Just preparing a simple meal takes the use of quite a bit of technology we no longer even think about consciously. We set the temperature of the oven, we open cans with an opener that stops when it has cut the whole lid, we thaw, warm up, and cook with the microwave oven. Then we set the oven temperature and time, set the electric range “burner" and use the TV remote control to choose one of a quadzillion TV channels while we are waiting for all those robot servants to finish your work.
Then tomorrow morning, when it is cold, we use the car's remote control to start the engine so it will warm up the car and then you will go get in it and set the GPS to tell you how to get to a  location. On the way there, you go to an ATM, swipe your card, receive the proper amount of money and a receipt telling you how much you took and how much you have left.  Oddly enough the ATM isn't nearly as embarrassed as you are at the size of your account. Robots are discreet that way.
Please do not think I am against all this technology.

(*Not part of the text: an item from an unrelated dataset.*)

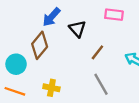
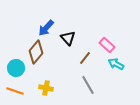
pink rectangle: (114, 15) -> (107, 45), moved, turned 35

I am not one of the troglodytes in public office who think they can still fool all the people all the time and do not realize YouTube has probably caught them on the Appalachia Trail. Nosir, I believe in technology. I am such a tech fool that I have even tried to have a tech from India understand American English and fix a problem for me.
I just wish my computer knew that “I" am supposed to tell “it" what to do – not the other way around.